I have heard of a land without tears,
Without sorrow, without anguish, without strife.
And there no one from sickness will again suffer.
And someday, just think, someday I'll be there.
Hallelujah, there we all will rejoice.
Hallelujah, all doubts will have vanished.
Never again shall I stumble and fall.
I am there, yes, home with God.
I have heard of that snow-white raiment,
And the radiance of golden crowns.
I have heard of the heavenly family,
And someday, just think, someday I'll be there.
Hallelujah, I rejoice in my spirit.
I can hear the heavenly songs.
And all these earthly ties will sever,
Because I know I shall soon be there.
(Jag har hört om en stad, Lydia Lithell/trad. Russian)

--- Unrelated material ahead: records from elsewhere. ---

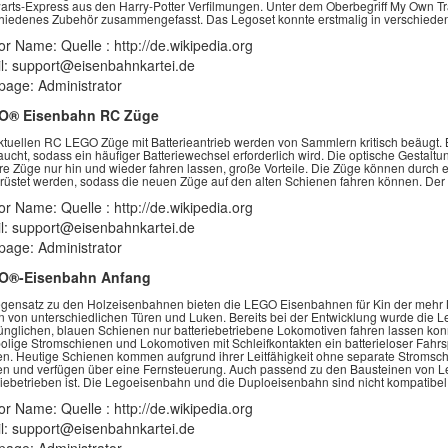
rts-Express aus den Harry-Potter Verfilmungen. Unter dem Oberbegriff My Own
hiedenes Zubehör zusammengefasst. Das Legoset konnte erstmalig in verschiede
or Name: Quelle : http://de.wikipedia.org
l: support@eisenbahnkartei.de
age: Administrator
O® Eisenbahn RC Züge
ktuellen RC LEGO Züge mit Batterieantrieb werden von Sammlern kritisch beäugt. B
aucht, sodass ein häufiger Batteriewechsel erforderlich wird. Die optische Gestaltu
hre Züge nur hin und wieder fahren lassen, große Vorteile. Die Züge können durch e
üstet werden, sodass die neuen Züge auf den alten Schienen fahren können. Der 
or Name: Quelle : http://de.wikipedia.org
l: support@eisenbahnkartei.de
age: Administrator
O®-Eisenbahn Anfang
gensatz zu den Holzeisenbahnen bieten die LEGO Eisenbahnen für Kin der mehr Mög
n von unterschiedlichen Türen und Luken. Bereits bei der Entwicklung wurde die L
ünglichen, blauen Schienen nur batteriebetriebene Lokomotiven fahren lassen kon
olige Stromschienen und Lokomotiven mit Schleifkontakten ein batterieloser Fahr
n. Heutige Schienen kommen aufgrund ihrer Leitfähigkeit ohne separate Stromsch
n und verfügen über eine Fernsteuerung. Auch passend zu den Bausteinen von Leg
riebetrieben ist. Die Legoeisenbahn und die Duploeisenbahn sind nicht kompatibel
or Name: Quelle : http://de.wikipedia.org
l: support@eisenbahnkartei.de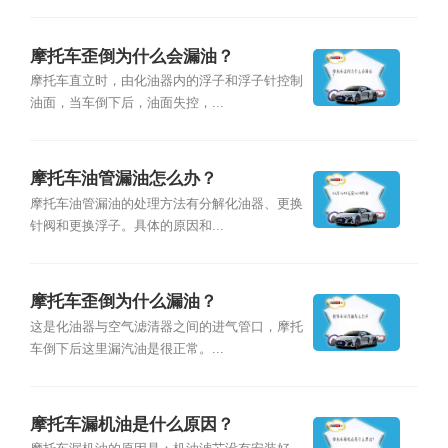
摩托车歪倒为什么会漏油？
摩托车直立时，由化油器内的浮子和浮子针控制
油面，当车倒下后，油面失控，...
摩托车油管漏油怎么办？
摩托车油管漏油的处理方法有分解化油器、更换
针阀和更换浮子。具体的原因和...
摩托车歪倒为什么漏油？
这是化油器与空气滤清器之间的进气管口，摩托
车倒下后这里漏汽油是很正常。...
摩托车漏机油是什么原因？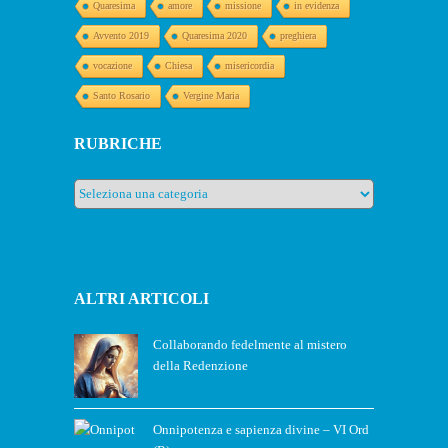
Quaresima
amore
missione
in evidenza
Avvento 2019
Quaresima 2020
preghiera
vocazione
Chiesa
misericordia
Santo Rosario
Vergine Maria
RUBRICHE
Rubriche
ALTRI ARTICOLI
Collaborando fedelmente al mistero
della Redenzione
Onnipotenza e sapienza divine – VI Ord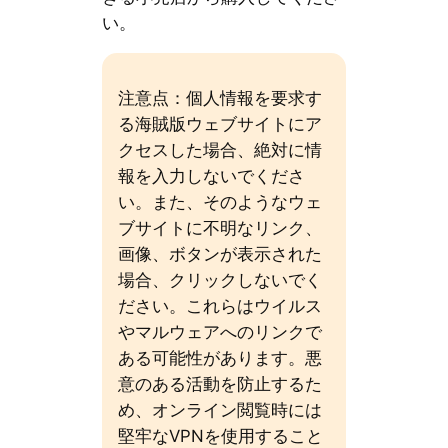
い。
注意点：個人情報を要求す
る海賊版ウェブサイトにア
クセスした場合、絶対に情
報を入力しないでくださ
い。また、そのようなウェ
ブサイトに不明なリンク、
画像、ボタンが表示された
場合、クリックしないでく
ださい。これらはウイルス
やマルウェアへのリンクで
ある可能性があります。悪
意のある活動を防止するた
め、オンライン閲覧時には
堅牢なVPNを使用すること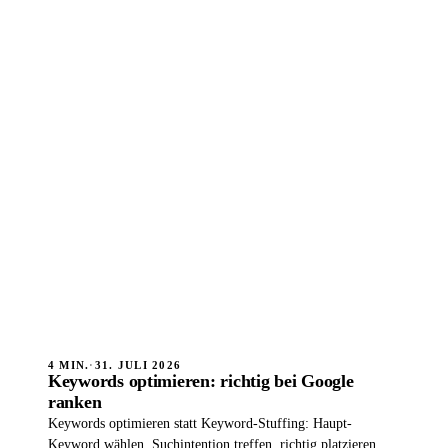
4 MIN.
·
31. JULI 2026
Keywords optimieren: richtig bei Google
ranken
Keywords optimieren statt Keyword-Stuffing: Haupt-
Keyword wählen, Suchintention treffen, richtig platzieren, so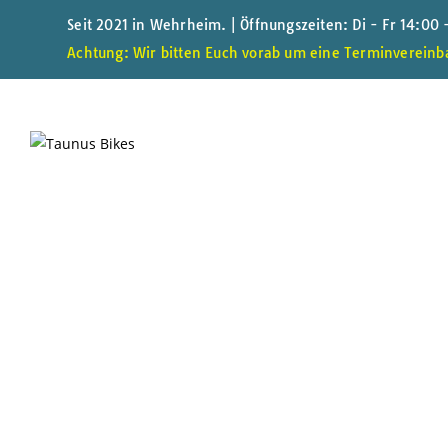
Seit 2021 in Wehrheim. | Öffnungszeiten: Di - Fr 14:00
Achtung: Wir bitten Euch vorab um eine Terminvereinba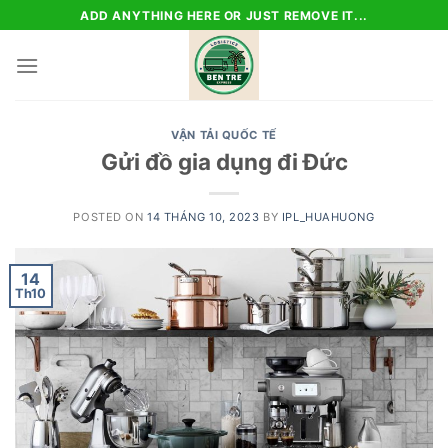
Skip
ADD ANYTHING HERE OR JUST REMOVE IT...
to
content
VẬN TẢI QUỐC TẾ
Gửi đồ gia dụng đi Đức
POSTED ON
14 THÁNG 10, 2023
BY
IPL_HUAHUONG
14
Th10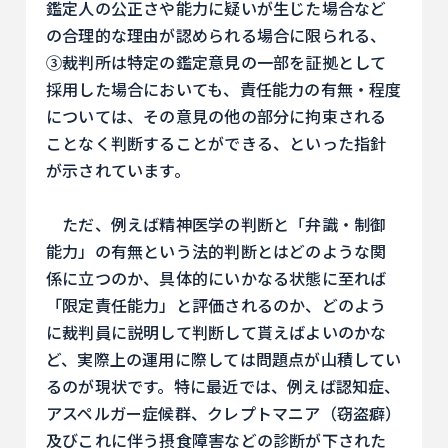
鑑定人の公正さや能力に疑いが生じた場合など
の合理的な理由が認められる場合に限られる、
③裁判所は特定の鑑定意見の一部を証拠として
採用した場合においても、責任能力の有無・程度
については、その意見の他の部分に拘束される
ことなく判断することができる、といった指針
が示されています。
ただ、例えば精神医学の判断と「弁識・制御
能力」の有無という法的判断とはどのような関
係に立つのか、具体的にいかなる状態に至れば
「限定責任能力」と評価されるのか、どのよう
に裁判員に説明して判断して貰えばよいのかな
ど、実際上の運用に際しては問題点が山積してい
るのが現状です。特に最近では、例えば認知症、
アスペルガー症候群、クレプトマニア（窃盗癖）
及びこれに伴う摂食障害などの診断が下された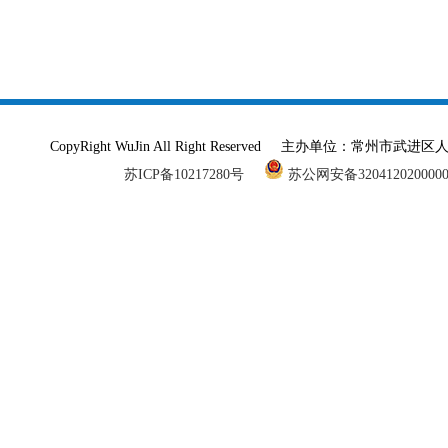
CopyRight WuJin All Right Reserved 主办单
苏ICP备10217280号
苏公网安备320412020000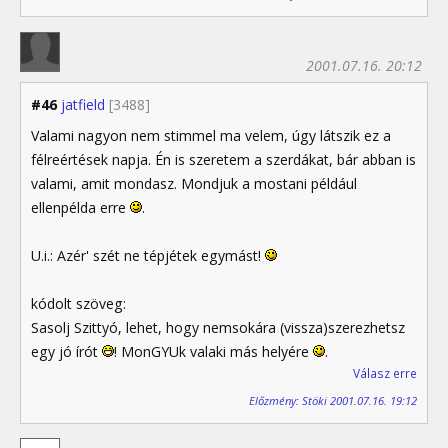
2001.07.16. 20:12
#46
jatfield
[3488]
Valami nagyon nem stimmel ma velem, úgy látszik ez a
félreértések napja. Én is szeretem a szerdákat, bár abban is
valami, amit mondasz. Mondjuk a mostani például
ellenpélda erre
.
U.i.: Azér' szét ne tépjétek egymást!
kódolt szöveg:
Sasolj Szittyó, lehet, hogy nemsokára (vissza)szerezhetsz
egy jó írót
! MonGYUk valaki más helyére
.
Válasz erre
Előzmény: Stöki 2001.07.16. 19:12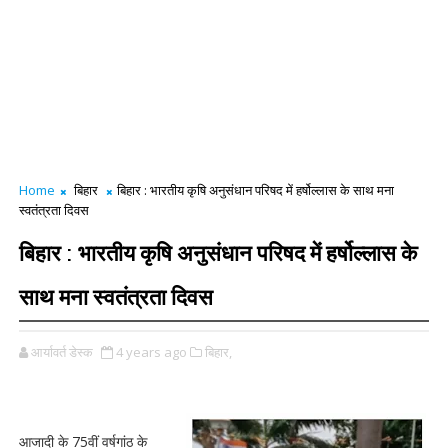
Home
बिहार
बिहार : भारतीय कृषि अनुसंधान परिषद में हर्षोल्लास के साथ मना
स्वतंत्रता दिवस
बिहार : भारतीय कृषि अनुसंधान परिषद में हर्षोल्लास के
साथ मना स्वतंत्रता दिवस
आर्यावर्त डेस्क
4 years ago
बिहार,
आजादी के 75वीं वर्षगांठ के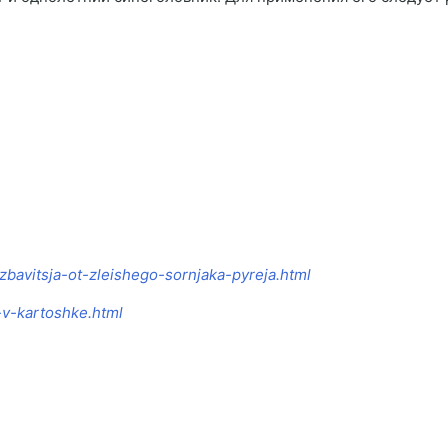
izbavitsja-ot-zleishego-sornjaka-pyreja.html
-v-kartoshke.html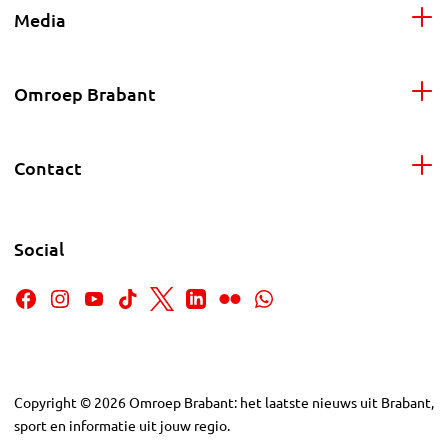
Media
Omroep Brabant
Contact
Social
Copyright
©
2026
Omroep Brabant: het laatste nieuws uit Brabant,
sport en informatie uit jouw regio.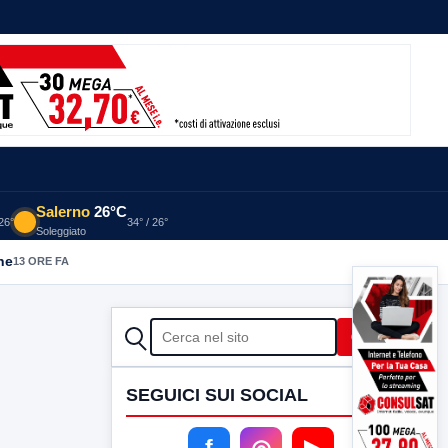
Salerno
26°C
 26°
34° / 26°
Soleggiato
he
13 ORE FA
CERCA
Cerca
SEGUICI SUI SOCIAL
f
◎
▶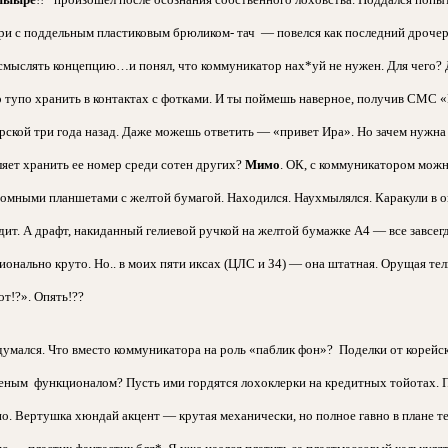
ри с поддельным пластиковым брюликом- тач — повелся как последний дроче
смыслять концепцию…и понял, что коммуникатор нах*уй не нужен. Для чего? Д
 тупо хранить в контактах с фотками. И ты поймешь наверное, получив СМС «
ерской три года назад. Даже можешь ответить — «привет Ира». Но зачем нужна
ляет хранить ее номер среди сотен других?
Мимо
. ОК, с коммуникатором можно
ромными планшетами с желтой бумагой. Находился. Наухмылялся. Каракули в 
дит. А драфт, накиданный гелиевой ручкой на желтой бумажке А4 — все завсегд
онально круто. Но.. в моих пяти иксах (ЦЛС и З4) — она штатная. Орущая тел
т!?». Опять!??
адумался. Что вместо коммуникатора на роль «паблик фон»? Поделки от корей
еным функционалом? Пусть ими гордятся лохоклерки на кредитных тойотах. П
но. Вертушка хюндай акцент — крутая механически, но полное гавно в плане т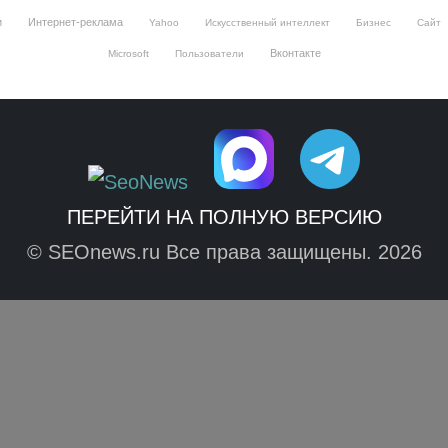
и
Интернет-реклама
Yahoo
Искусственный интеллект
Бизнес
Сайт
Вконтакте
Microsoft
Пользователи
ПЕРЕЙТИ НА ПОЛНУЮ ВЕРСИЮ
© SEOnews.ru Все права защищены. 2026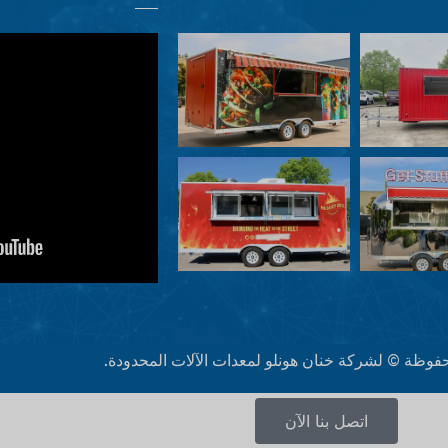
فوظة © لشركة خنان هونلو لمعدات الآلات المحدودة.
اتصل بنا الآن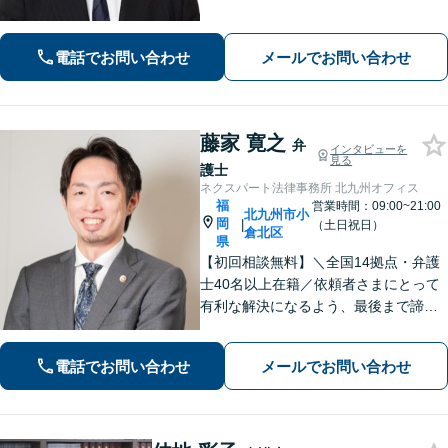
有利な解決になるよう、最後まで諦め
ずに闘います！借金問題/離婚・男女問
題/相続/交通事故/刑事事件など、ご相
電話でお問い合わせ
メールでお問い合わせ
談ください【夜間・休日対応】
藤家 寛之
弁
インタビューを
見る
護士
ネクスパート法律事務所 北九州オフィス
福
営業時間：09:00~21:00
北九州市小
岡
|
（土日祝日）
倉北区
県
【初回相談無料】＼全国14拠点・弁護
士40名以上在籍／依頼者さまにとって
有利な解決になるよう、最後まで諦め
ずに闘います！借金問題/離婚・男女問
題/相続/交通事故/刑事事件など、ご相
電話でお問い合わせ
メールでお問い合わせ
談ください【夜間・休日対応】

When Dad's father Axel left for America on June 1, 1887, his oldest brother Gustaf (Lisa's father) gave him a simple cross, which I hold in my hand as I write, with words by Carl Olof Rosenius printed on it. It reads: "Let us meet often at the Cross, where flowed the life-giving blood for our sake." On the back, Gustaf wrote: "The Lord is always near when you call upon him." In 1905, as Axel wrote letters from the Canadian wilds to Hildur in Minneapolis (example: "I am just a poor but good man. The first I know I am, the second I hope I am."), in their separation he always closed his letters with those inviting words to meet at the Cross. We also heard them from our father through the years, and we hear them now and find comfort in our separation for a little while (one of Dad's favorite hymns was En liten tid). So in the days ahead, "Let us meet often at the Cross," in spirit and hope anticipating the great reunion to come, because, as in the words Dad chose to be sung today and engraved on his headstone, "The way of the Cross leads home." (The Hymnal [1950], #296)
May God grant peace to the memory of our beloved father, a good and faithful servant of the Lord.